During the Q&A, we were asked how the concept of proportionality applies with DORA.

The question may have arisen because I mentioned a couple of times during the presentation that there is a theory of proportionality within DORA, and yet a distinct lack of proportionality within the Regulation text itself.

  • For example, Article 16 describes a simplified risk management framework, reducing the obligations described within Articles 5 to 15. But the simplified risk management framework is only available to a very small subset of firms, and the criteria is not based on the size, scale, or complexity of the firm.



The Technical Standards published a few weeks ago do not make this any easier either. As I mentioned yesterday, they actually seem to broaden the scope and raise the bar for DORA compliance.

  • To see what I mean, you only need to look at the recent Technical Standard (Recital 6 on page 4) that reveals internal intra group service providers are actually a subset of external third party service providers.



I hope the answers we provided during the webinar were coherent.

But between you and me, here’s what I really think.


What can a smaller organisation that does not have the resources of a large financial institution do?

Firstly, I am not a legal advisor, and this is atrocious advice from a legal perspective.

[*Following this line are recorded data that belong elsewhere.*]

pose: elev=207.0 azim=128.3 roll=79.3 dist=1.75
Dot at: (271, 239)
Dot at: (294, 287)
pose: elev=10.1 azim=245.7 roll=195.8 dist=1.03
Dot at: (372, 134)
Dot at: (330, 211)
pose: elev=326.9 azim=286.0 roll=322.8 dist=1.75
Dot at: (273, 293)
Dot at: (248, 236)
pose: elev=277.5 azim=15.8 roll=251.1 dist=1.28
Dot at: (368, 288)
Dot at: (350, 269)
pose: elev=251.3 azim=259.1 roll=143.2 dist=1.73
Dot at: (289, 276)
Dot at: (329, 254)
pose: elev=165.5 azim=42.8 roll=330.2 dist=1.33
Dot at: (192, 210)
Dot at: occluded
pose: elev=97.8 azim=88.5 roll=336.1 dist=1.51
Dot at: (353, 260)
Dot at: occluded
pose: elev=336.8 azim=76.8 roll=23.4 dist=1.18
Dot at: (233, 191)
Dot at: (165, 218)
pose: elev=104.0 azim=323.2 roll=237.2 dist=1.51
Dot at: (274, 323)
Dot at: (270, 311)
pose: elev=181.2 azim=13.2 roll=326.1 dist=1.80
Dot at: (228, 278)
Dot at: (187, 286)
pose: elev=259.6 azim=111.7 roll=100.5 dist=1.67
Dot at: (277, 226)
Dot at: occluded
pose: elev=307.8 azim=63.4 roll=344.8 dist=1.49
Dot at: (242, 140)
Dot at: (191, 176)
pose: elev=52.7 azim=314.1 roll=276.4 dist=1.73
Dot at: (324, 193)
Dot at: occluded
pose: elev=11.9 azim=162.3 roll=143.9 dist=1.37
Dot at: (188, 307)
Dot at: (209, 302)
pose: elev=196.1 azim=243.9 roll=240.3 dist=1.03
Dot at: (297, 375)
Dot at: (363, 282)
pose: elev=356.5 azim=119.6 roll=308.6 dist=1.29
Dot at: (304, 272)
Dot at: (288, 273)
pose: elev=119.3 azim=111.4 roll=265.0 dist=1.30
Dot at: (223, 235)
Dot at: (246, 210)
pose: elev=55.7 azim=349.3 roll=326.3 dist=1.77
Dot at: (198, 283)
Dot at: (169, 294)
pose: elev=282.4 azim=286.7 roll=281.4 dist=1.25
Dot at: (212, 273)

But we have to deal with reality here.

We need to figure out ways to start eating this DORA elephant*, even if we already fear (or know) that we’re not going to be able to digest the whole animal.

And there’s only one way to eat an elephant:

One bite at a time.


Which bites to take first?

I think it is reasonable..

to focus on what a reasonable person ..

would think is reasonable.

There is a reason why I used the word ‘reasonable’ three times in that sentence.

We must focus on what is ‘reasonable’, appropriate, proportionate for a firm with our risks, resources, capabilities, and constraints.

And let’s admit it – It’s exactly how we did it for GDPR.

Because it’s the only way to do it without losing our sanity.


What is reasonable?

I remember a regulator being asked this question.

And their answer was: You tell me what you think is reasonable!



So what do I think is reasonable?

I think it is reasonable to start with a focus on:

  • Foreseeable incidents (e.g. ransomware; account compromise; system outage; breach in a third party), and
  • Appropriate controls to reduce the likelihood and impact of these foreseeable events (e.g. immutable backups; Multi-Factor Authentication; proven disaster recovery and incident response plans; ongoing oversight of the security controls operated by third parties).


Will that be enough?

Maybe focusing on what a reasonable person would think is reasonable won’t be enough.

And maybe we will be asked (by an unreasonable person who lives in an ivory tower) why we did not do more.

But in that scenario, we will be having a conversation about why we focused on ensuring we got a C-grade, rather than targeting an A-grade (but increased the likelihood of a D or F grade because we focused on the wrong things).

And at the end of the day, when I did my Leaving Cert, a C-grade was still an Honour.


* No elephants were harmed in the making of this article.